More than 80% of grassroots community football club members are gravely concerned about their club’s future, according to a new study.
The report came from The Final Whistle from Grassroots Football and found that 12% of clubs feel closure is inevitable due to the Covid-19 pandemic.
While 81% are worried about their future.
These clubs often rely on local council-run facilities, which they have not been financially able to use.
In a bid to save these clubs, former Premier League player David James, MBE, has teamed up with energy company Utilita to launch a campaign urging the government to subsidise these facilities.
James said: “By making a temporary subsidy to support clubs to continue, the Government will have a positive impact on the lives of the 12 million+ people who are part of a grassroots football community.
“That’s 17 percent of the UK – and will offset the avoidable cost of the end of grassroots football, in terms of the extra demand it will put on public spending.
“Clubs closing will result in a deterioration of physical and mental health, not to mention the negative effect on communities.”
The former Manchester City and Aston Villa goalkeeper is the campaign ambassador, trying to help ensure young grassroots players have the same opportunity as him.
He added: “I didn’t start playing football to be the next football player – I just went because my friend went with me.
“These clubs are a social hub.”
Utilita have started a petition, aiming for 1,500 signatures and are urging as many people to sign as possible.
Each club has its own unique circumstances.
But most are working on tight budgets and rely on volunteers.
The majority of their outgoings are on facilities which are government or council owned, and are asking the government to reduce the cost of hiring these facilities.
In October 2020, Utilita launched its Grassroots Fund, and has since received 1,222 applications and has awarded 256 clubs and their volunteers with grants, gifts, and equipment.
Paul Kirton, Founder of Team Grassroots, the voice of grassroots football in the UK, shared his views on why time is limited for an intervention to make a difference.
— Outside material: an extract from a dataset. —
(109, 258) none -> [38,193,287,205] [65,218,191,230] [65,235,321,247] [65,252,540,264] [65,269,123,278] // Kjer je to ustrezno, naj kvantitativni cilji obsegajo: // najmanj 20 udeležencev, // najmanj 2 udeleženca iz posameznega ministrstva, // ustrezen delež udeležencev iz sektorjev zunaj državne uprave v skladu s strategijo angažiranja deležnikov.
He said: “Right now, all grassroots clubs have gone into standby mode, and it is only when they attempt to re-open that the true impact of the pandemic will become clear.
“Clubs have missed out on holding two tournaments already, which will massively impact each club’s annual fundraising efforts – money they rely on to cover the club’s running costs.”
Kirton also said the true impact of the pandemic will become clear once restrictions are lifted.